Director Quentin Tarantino viewed the film as Oscar-worthy, stating:
It does seem to be to some degree there's a boom or bust aspect when it comes to Hollywood when it comes to female directors. There becomes an era when there's a lot working then that settles down and there's a dry period—but frankly, maybe I'm just talking shit because the thing is there are female directors. Maybe they're not being the ones that are being asked to be on The Hollywood Reporter roundtable. One of my favorite movies this last year was Nancy Meyers' The Intern. They're not considering that for the Oscars even though I think Robert De Niro gave one of the best performances this year in that movie. I thought the script was actually one of her best. Right up there with It's Complicated. They're not asking her to be part of the discussion.

===Accolades===

Year: Award; Category; Recipients; Result; Ref.
2016: AARP Movies for Grownups Awards; Best Comedy; The Intern; Won
Broadcast Film Critics Association Awards: Best Actor in a Comedy; Robert De Niro; Nominated
Critics' Choice Movie Awards: Best Actor in a Comedy; Nominated
Casting Society of America: Casting - Big Budget Feature - Comedy; The Intern; Nominated
Jupiter Award, Germany: Best International Actor; Robert De Niro; Nominated
Best International Actress: Anne Hathaway; Nominated
Max Movie Awards, South Korea: Best Actress; Nominated
Teen Choice Awards: Choice Movie: Comedy; Nancy Meyers; Nominated
Choice Movie Actress: Comedy: Anne Hathaway; Nominated

== Remakes ==
On February 27, 2020, Bollywood actress Deepika Padukone announced that she would produce a Hindi remake of The Intern, also playing the female lead role. However, production was postponed due to the COVID-19 pandemic. Rishi Kapoor was initially cast as the male lead, but after his sudden death in April 2020 due to leukemia, he was replaced by Amitabh Bachchan in March 2021. Principal photography began in November 2021. In August 2025, it was announced that Padukone would not be acting in the film, to allow her to focus on production, and a new female lead was being sought.

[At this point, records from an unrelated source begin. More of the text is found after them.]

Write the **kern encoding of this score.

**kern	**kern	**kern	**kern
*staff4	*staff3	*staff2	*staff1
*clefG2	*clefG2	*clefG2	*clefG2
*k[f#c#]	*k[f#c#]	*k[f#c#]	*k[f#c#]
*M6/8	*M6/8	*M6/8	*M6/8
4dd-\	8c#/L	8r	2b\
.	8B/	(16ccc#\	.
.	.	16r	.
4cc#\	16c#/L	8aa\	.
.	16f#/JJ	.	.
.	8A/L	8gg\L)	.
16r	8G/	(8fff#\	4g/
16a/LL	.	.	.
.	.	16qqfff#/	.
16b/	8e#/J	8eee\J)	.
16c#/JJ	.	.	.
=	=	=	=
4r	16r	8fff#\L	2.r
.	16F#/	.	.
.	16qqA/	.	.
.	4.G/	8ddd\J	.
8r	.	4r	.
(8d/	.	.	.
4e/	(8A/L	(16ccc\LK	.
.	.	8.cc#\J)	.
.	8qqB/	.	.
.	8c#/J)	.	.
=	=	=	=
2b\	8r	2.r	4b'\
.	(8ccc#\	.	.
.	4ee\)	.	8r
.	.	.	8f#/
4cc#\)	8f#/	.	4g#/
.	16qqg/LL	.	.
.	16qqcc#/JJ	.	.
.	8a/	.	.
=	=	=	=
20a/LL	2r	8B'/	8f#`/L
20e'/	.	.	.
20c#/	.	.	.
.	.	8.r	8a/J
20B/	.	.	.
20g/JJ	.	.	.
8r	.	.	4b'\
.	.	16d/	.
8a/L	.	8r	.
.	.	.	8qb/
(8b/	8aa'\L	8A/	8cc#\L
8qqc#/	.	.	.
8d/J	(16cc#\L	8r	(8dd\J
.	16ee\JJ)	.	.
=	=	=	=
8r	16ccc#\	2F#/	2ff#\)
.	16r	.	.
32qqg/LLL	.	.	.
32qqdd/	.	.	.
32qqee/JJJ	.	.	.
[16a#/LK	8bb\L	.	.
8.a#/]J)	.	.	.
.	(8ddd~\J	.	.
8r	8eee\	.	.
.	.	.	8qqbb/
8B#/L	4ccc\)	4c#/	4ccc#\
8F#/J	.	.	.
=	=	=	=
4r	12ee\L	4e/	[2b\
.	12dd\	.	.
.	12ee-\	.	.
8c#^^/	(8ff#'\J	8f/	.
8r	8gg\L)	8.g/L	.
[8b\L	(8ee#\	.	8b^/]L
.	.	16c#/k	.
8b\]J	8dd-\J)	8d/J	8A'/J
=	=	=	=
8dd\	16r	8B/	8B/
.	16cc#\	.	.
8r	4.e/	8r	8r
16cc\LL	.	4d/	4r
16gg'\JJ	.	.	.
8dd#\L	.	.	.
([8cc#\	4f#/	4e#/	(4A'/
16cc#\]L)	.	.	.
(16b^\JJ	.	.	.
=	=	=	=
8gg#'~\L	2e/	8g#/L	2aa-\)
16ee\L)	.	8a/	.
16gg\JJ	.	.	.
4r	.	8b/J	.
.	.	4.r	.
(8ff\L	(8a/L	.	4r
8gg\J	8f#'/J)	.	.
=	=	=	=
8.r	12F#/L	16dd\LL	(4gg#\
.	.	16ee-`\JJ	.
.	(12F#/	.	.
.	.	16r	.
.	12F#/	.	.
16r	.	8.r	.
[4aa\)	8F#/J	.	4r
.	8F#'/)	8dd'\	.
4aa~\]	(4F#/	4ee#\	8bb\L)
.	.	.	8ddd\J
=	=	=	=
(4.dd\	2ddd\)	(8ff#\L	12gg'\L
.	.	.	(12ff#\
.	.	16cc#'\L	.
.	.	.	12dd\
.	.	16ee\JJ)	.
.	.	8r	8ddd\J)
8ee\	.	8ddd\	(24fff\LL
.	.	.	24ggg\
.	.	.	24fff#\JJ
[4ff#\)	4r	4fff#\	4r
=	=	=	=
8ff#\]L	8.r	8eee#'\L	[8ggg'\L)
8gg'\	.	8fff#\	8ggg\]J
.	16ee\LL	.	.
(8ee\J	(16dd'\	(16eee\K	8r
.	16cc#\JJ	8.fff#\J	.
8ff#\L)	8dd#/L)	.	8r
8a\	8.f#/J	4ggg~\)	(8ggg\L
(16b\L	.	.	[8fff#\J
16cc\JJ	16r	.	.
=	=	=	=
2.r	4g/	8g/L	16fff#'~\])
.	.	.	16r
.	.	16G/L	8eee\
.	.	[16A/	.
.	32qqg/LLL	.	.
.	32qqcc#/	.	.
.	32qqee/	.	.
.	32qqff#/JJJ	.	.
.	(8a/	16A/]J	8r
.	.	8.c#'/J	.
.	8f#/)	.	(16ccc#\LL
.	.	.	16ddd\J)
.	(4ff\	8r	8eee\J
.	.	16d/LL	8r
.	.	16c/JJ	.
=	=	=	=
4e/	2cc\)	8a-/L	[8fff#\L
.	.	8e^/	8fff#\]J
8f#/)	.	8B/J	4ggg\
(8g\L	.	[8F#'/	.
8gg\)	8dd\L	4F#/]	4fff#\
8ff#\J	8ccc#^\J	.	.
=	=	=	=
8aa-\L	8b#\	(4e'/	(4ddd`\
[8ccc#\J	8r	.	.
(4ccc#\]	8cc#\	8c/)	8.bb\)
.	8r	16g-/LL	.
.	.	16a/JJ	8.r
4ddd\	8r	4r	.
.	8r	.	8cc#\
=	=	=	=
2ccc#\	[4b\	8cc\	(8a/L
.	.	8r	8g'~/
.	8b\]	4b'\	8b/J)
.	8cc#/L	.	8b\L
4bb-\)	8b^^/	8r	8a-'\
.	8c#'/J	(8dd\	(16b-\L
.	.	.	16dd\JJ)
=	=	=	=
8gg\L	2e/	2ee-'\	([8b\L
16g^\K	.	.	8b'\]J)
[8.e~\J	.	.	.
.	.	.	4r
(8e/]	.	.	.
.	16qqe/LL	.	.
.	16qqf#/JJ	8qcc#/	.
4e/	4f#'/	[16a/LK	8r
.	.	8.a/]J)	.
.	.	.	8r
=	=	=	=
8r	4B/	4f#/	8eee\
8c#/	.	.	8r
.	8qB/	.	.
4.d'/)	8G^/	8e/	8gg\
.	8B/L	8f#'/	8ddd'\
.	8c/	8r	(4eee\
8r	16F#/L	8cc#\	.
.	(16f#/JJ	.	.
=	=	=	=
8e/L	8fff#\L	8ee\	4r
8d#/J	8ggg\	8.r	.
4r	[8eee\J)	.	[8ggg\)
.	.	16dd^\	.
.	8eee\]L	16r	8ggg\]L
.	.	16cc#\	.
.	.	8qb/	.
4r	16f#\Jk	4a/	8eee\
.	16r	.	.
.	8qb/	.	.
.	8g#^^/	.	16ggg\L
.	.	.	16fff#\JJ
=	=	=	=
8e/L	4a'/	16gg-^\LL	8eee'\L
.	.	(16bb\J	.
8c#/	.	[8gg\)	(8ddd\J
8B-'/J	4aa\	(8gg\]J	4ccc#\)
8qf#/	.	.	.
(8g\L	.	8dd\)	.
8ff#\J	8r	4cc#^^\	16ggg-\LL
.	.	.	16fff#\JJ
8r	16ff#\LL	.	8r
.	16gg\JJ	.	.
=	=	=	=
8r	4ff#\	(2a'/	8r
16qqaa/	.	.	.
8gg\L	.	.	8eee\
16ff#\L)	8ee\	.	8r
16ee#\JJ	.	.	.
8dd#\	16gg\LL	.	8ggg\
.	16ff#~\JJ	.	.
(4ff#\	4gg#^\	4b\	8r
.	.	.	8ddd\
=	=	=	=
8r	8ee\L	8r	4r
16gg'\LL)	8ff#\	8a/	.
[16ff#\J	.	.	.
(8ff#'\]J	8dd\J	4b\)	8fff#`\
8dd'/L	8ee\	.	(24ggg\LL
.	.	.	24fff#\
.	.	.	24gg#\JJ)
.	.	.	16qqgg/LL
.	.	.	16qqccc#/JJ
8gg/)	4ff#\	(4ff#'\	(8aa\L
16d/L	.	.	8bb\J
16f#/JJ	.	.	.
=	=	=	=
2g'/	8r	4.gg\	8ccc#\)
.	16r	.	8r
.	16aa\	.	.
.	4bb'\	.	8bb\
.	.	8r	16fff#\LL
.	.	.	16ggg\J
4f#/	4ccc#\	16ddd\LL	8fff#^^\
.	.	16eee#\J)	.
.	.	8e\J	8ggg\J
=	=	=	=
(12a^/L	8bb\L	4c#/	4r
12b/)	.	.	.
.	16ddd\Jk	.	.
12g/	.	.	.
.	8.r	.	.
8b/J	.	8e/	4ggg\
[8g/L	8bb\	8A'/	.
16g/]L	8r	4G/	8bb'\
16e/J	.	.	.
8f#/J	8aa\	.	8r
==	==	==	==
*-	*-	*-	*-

On July 5, 2022, the first episode of the Japanese television remake of The Intern, called Unicorn ni Notte or Riding a Unicorn, was released. It features Hidetoshi Nishijima in the De Niro role and Mei Nagano in the Hathaway role.

Jack Nguyen and his newly established Joat Films announced that he and Warner Bros., together with Anthology Studios, would co-produce the upcoming Korean adaptation titled The Intern. Choi Min-sik and Han So-hee were confirmed for the lead roles in the remake, which started production in September 2025. On August 4, 2026, Warner Bros. Korea released the first teaser trailer and poster, confirming the Korean title as 인턴 and scheduling its South Korean theatrical release for September 16, 2026.